Na época do cangaço, era comum o povo largar suas casas e correr para o mato assim que se espalhava a notícia de que o bando de Lampião ou de Corisco andava pela região. O medo era tanto que preferiam perder os pertences a arriscar a própria vida. Todos sabiam, onde os cangaceiros passavam, deixavam um rastro de terror, mortes e destruição.

Foi assim quando o grupo de Mané Silili, Nevoeiro, Juremeira, Beija-Flor e Calais cruzou o sertão e chegou a Uauá pela fazenda Boa Vista do Silvano. A fama deles corria solta pelos sertões, ninguém dormia tranquilo. Quando alcançaram a Fazenda Cabeçudo, tomaram uma casa e lá se alojaram. Enquanto comiam, bebiam e saqueavam, um grupo de homens da região se armava para enfrentá-los.

Entre esses homens estavam Otacílio Rodolfo, Zeca Calixto, Prucídio e Alfredo Gasparino de França, do Paredão. Eles decidiram cercar a casa. No confronto, Alfredo acertou um tiro certeiro em Nevoeiro, a bala atravessou a nuca do cangaceiro e deixou, até hoje, a marca na parede do fundo da casa. Zeca Calixto matou Silili, e Otacílio Rodolfo, por sua vez, derrubou Juremeira e Calais. Apenas Beija-Flor conseguiu escapar com vida.

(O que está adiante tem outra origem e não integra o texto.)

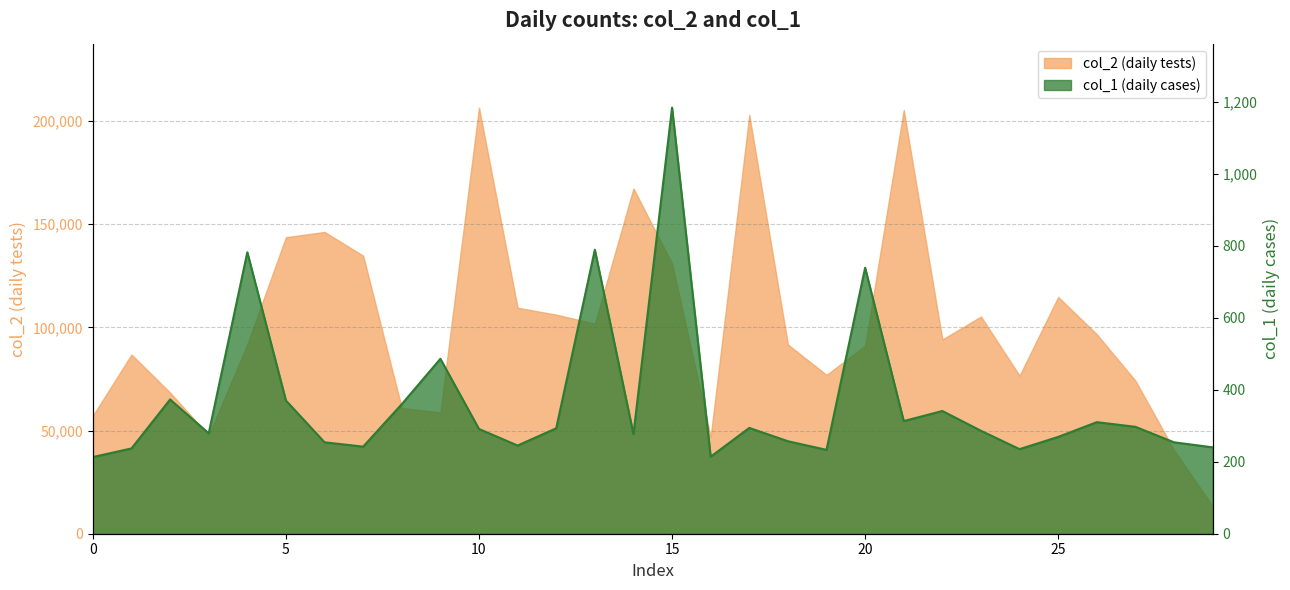

What is the sum of the col_1 values at 21 and 27?

610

Naquele tempo, a justiça no sertão era feita com as próprias mãos. Mas o destino ainda guardava um desfecho curioso. Silili havia deixado um filho com Dona Juvitinha da Barreira, para que ela o criasse. Era filho dele com uma cangaceira chamada Getúlia. O menino cresceu sob os cuidados da professora Juvitinha, que lhe ensinou a ler e escrever.

O garoto se tornou homem, forte e inteligente, conhecido como Antônio de Juvitinha. Ingressou na polícia, mas trazia no peito a mágoa pela morte do pai. Jurou um dia vingar-se de Zeca, o homem que o matara. A tensão se espalhou por toda a região. Zeca, temendo a vingança, procurou Josino de Herculano, homem de respeito, para interceder. Josino, com sabedoria, resolveu o caso no diálogo e conseguiu evitar outra tragédia. Antônio acabou sendo transferido para Cansanção, encerrando ali a história de vingança.

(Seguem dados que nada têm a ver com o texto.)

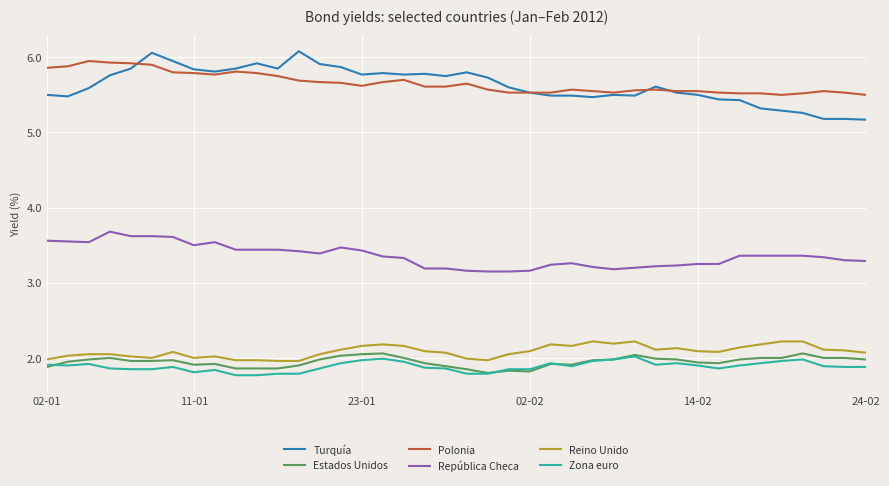

True or false: Zona euro and Reino Unido cross at least once.

False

Mas há um detalhe que o tempo não apagou. O padre de Uauá, na época, não permitiu que os corpos dos cangaceiros fossem enterrados no cemitério. Mandou que se abrisse uma única cova à ribanceira do Rio Vaza-Barris, ao lado do antigo campo santo. E foi ali, fora do cemitério, que os corpos dos bandoleiros descansaram.

Dizem que, algum tempo depois, nasceram dois pés de eucalipto sobre a cova, e que as árvores cresceram inclinadas, uma sobre a outra, formando a figura de uma cruz. O povo viu nisso um sinal divino, uma espécie de redenção.

Assim, entre lembranças e mistérios, ficou guardado mais um episódio do cangaço em nossas terras. Porque, afinal, a memória do nosso povo é o livro mais original de todos.